Contemporary painters are turning to pastels, summer homes are getting sophisticated, and kitchen appliances are being cleverly concealed. Here are the latest trends in art, architecture, and design.
ART
Following in the tradition of such celebrated masters as Renoir, Cassatt, Picasso, and Degas, contemporary artists are working in pastels. These new works, far from the pastoral pieces of yore, are edgy and avant-garde, whether the subject is abstract, figural, or representational. The Swiss-born artist Nicolas Party, for one, has embraced the mellow medium for his supernatural landscapes, portraits, and still-life scenes.

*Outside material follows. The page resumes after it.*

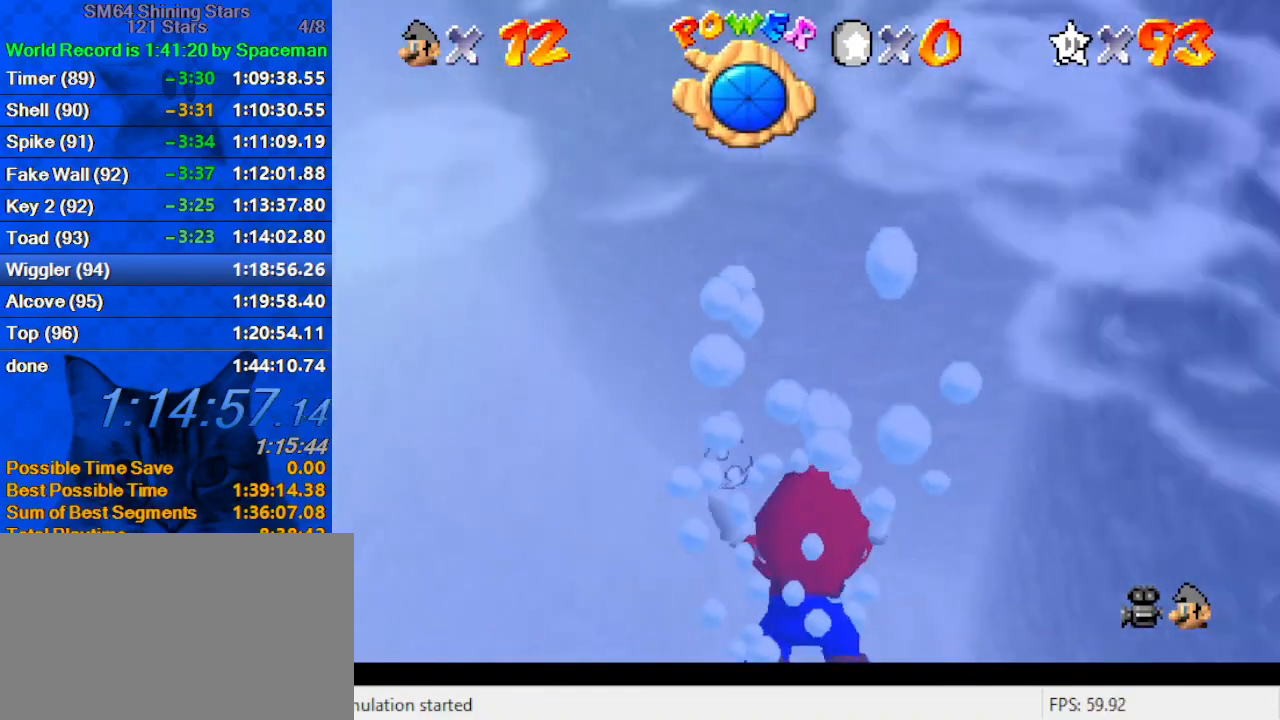
{"keys": [], "events": [[267, "shift", "up"], [367, "down", "up"], [367, "right", "up"]]}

Through the use of soft pastel, Party, who is based in New York City and Brussels, injects an unsettling component into his works, which are familiar yet strangely foreign to the eyes. His February 2020 Los Angeles solo exhibition, his first in the city, featured a series of seemingly traditional-style pastel portraits whose conventionality was undermined by clothing the serious-looking subjects with naturalistic garments ranging from gigantic mushrooms and fully unfurled red roses to frolicking frogs.
Party, who has executed major mural commissions for the Hammer Museum in Los Angeles and the Dallas Museum of Art, “detects surprising connections between seemingly disparate worlds—nature, science, the art historical canon—and invites his viewer to consider alternate realities,” according to Hauser & Wirth, the global gallery that represents him.